Before scaling a remote operating model, I want to see clear ownership, written response norms, and examples of key work moving forward without real-time coordination. If those examples are missing, the remote system is still fragile.
The metrics I watch are decision latency, onboarding time into core workflows, and the ratio between recurring meetings and documented outcomes. Those measures tell you whether the system is actually transferring knowledge or just circulating people through calls. Before scaling a remote operating model, I want to see clear ownership, written response norms, and examples of key work moving forward without real-time coordination. If those examples are missing, the remote system is still fragile.
The clearest signals usually live in clarity of ownership and response norms, quality of documentation around recurring work, and sustainability of the operating cadence over time. A good archive helps future-you compare decisions over time instead of restarting each month from a vague sense that things are improving.

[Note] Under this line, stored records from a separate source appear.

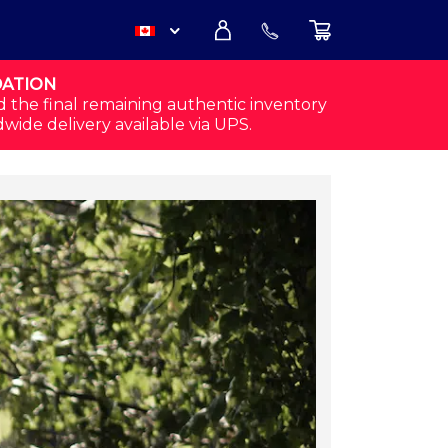
DATION
USD
d the final remaining authentic inventory
dwide delivery available via UPS.
CAD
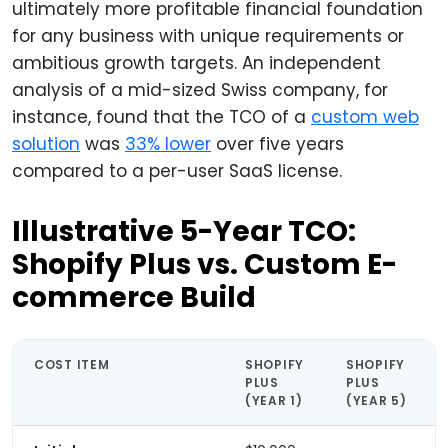
ultimately more profitable financial foundation
for any business with unique requirements or
ambitious growth targets. An independent
analysis of a mid-sized Swiss company, for
instance, found that the TCO of a
custom web
solution
was
33% lower
over five years
compared to a per-user SaaS license.
Illustrative 5-Year TCO:
Shopify Plus vs. Custom E-
commerce Build
COST ITEM
SHOPIFY
SHOPIFY
PLUS
PLUS
(YEAR 1)
(YEAR 5)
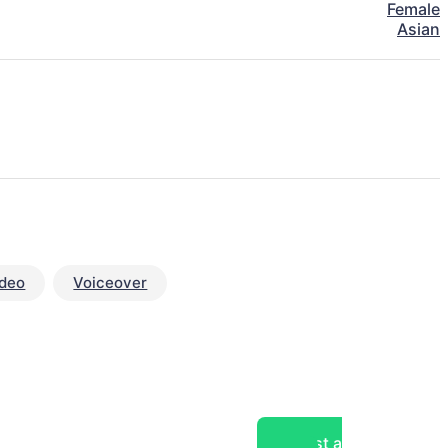
Female
Asian
ideo
Voiceover
Post a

Keep these nearby while you evaluate:
- GitLab effective communication: handbook.gitlab.com/handbook/company/culture/...
A useful writing-first guide for teams that want decisions to stay searchable.
- GitLab all-remote handbook: handbook.gitlab.com/handbook/company/culture/...
Still one of the most detailed public operating manuals for distributed teams.
- GitLab video archive: youtube.com/@GitLab/videos
Talks and sessions that help show how the written system connects to actual team practice.